Special Events: Peter. H Rossi Award: Roiling the Waters: Controversy over the First Longitudinal Randomized Study of a State Pre-K Program

Friday, November 9, 2018: 1:30 PM-3:00 PM
Lincoln 4 - Exhibit Level (Marriott Wardman Park)
Speakers:  Mark W. Lipsey, Vanderbilt University, Douglas Besharov, University of Maryland, College Park, Eric Hanushek, Stanford University, Rebecca Maynard, University of Pennsylvania and Larry Orr, Johns Hopkins University

The initial results of the Tennessee Pre-K study, showing positive effects on a range of school readiness outcomes at the end of the pre-k year, were not controversial. It was the follow-up that stirred up pre-k advocates and researchers.

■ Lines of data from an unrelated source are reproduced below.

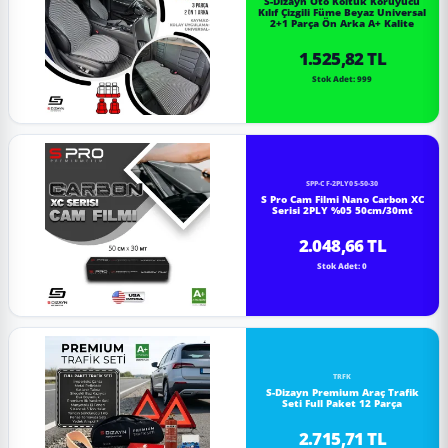
S-Dizayn Oto Koltuk Koruyucu
Kılıf Çizgili Füme Beyaz Universal
2+1 Parça Ön Arka A+ Kalite
1.525,82 TL
Stok Adet: 999
SPP-CF-2PLY05-50-30
S Pro Cam Filmi Nano Carbon XC
Serisi 2PLY %05 50cm/30mt
2.048,66 TL
Stok Adet: 0
TRFK
S-Dizayn Premium Araç Trafik
Seti Full Paket 12 Parça
2.715,71 TL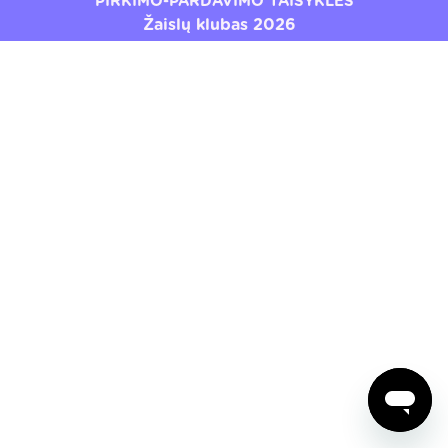
PIRKIMO-PARDAVIMO TAISYKLĖS
Žaislų klubas 2026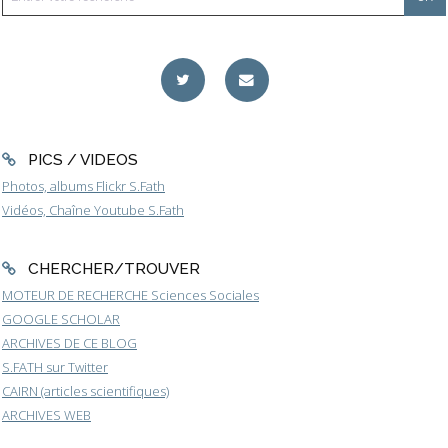
PICS / VIDEOS
Photos, albums Flickr S.Fath
Vidéos, Chaîne Youtube S.Fath
CHERCHER/TROUVER
MOTEUR DE RECHERCHE Sciences Sociales
GOOGLE SCHOLAR
ARCHIVES DE CE BLOG
S.FATH sur Twitter
CAIRN (articles scientifiques)
ARCHIVES WEB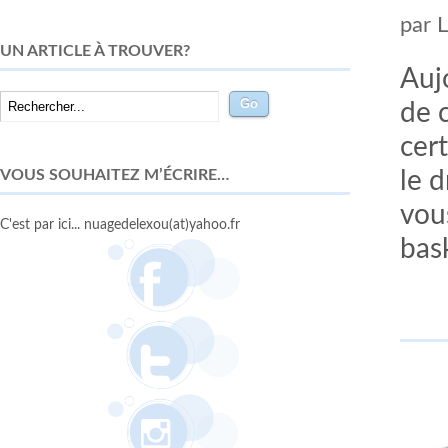
par
UN ARTICLE À TROUVER?
Auj
de 
cert
VOUS SOUHAITEZ M’ÉCRIRE…
le 
vous
C'est par ici... nuagedelexou(at)yahoo.fr
bask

By end of kindergarten, the pre-k advantage was gone and the control group had caught up on every outcome. By third grade, pre-k participants were doing no better on some outcomes and worse on others, including the state achievement tests. The contrast with prior studies of the sustained effects of state pre-k were sharp: The research design was stronger, but the results were far less positive. This contrast raised immediate criticism of the credibility of these results but, alternatively, threw into relief the methodologically weak and/or over-generalized nature of much of the research that has driven state pre-k policy.

 

Our research team has continued to follow a subsample into the later grades, as well as further probing the earlier results. These continuing investigations have demonstrated that TN pre-k is not atypical of other state pre-k programs on a range of quality indicators. They have identified positive findings for children in concentrated poverty neighborhoods and ambiguous findings for children with K-3 exposure to higher quality teachers and schools. State achievement test, retention, special education, and disciplinary outcomes are now available through 6th grade along with data from student, parent, and teacher interviews on soft skills and behaviors that may have been influenced by pre-k experience.

 

Perhaps the most important outcome of the TN Pre-K study has been the questions the findings have raised for policy and research, and the associated discussion of such matters. Among these are questions about what is realistic to expect from scaled-up state pre-k programs, how children's experiences in K-3 interact with their pre-k gains, the influence of varying counterfactual conditions, and whether research has focused on the outcomes most influential for long-term positive development. Broader questions relate to the relative advantages and disadvantages of having state-funded pre-k in schools versus in community-based organizations, and the most constructive role for pre-k programs in a continuum of supportive services for disadvantaged children over the prenatal to preschool period.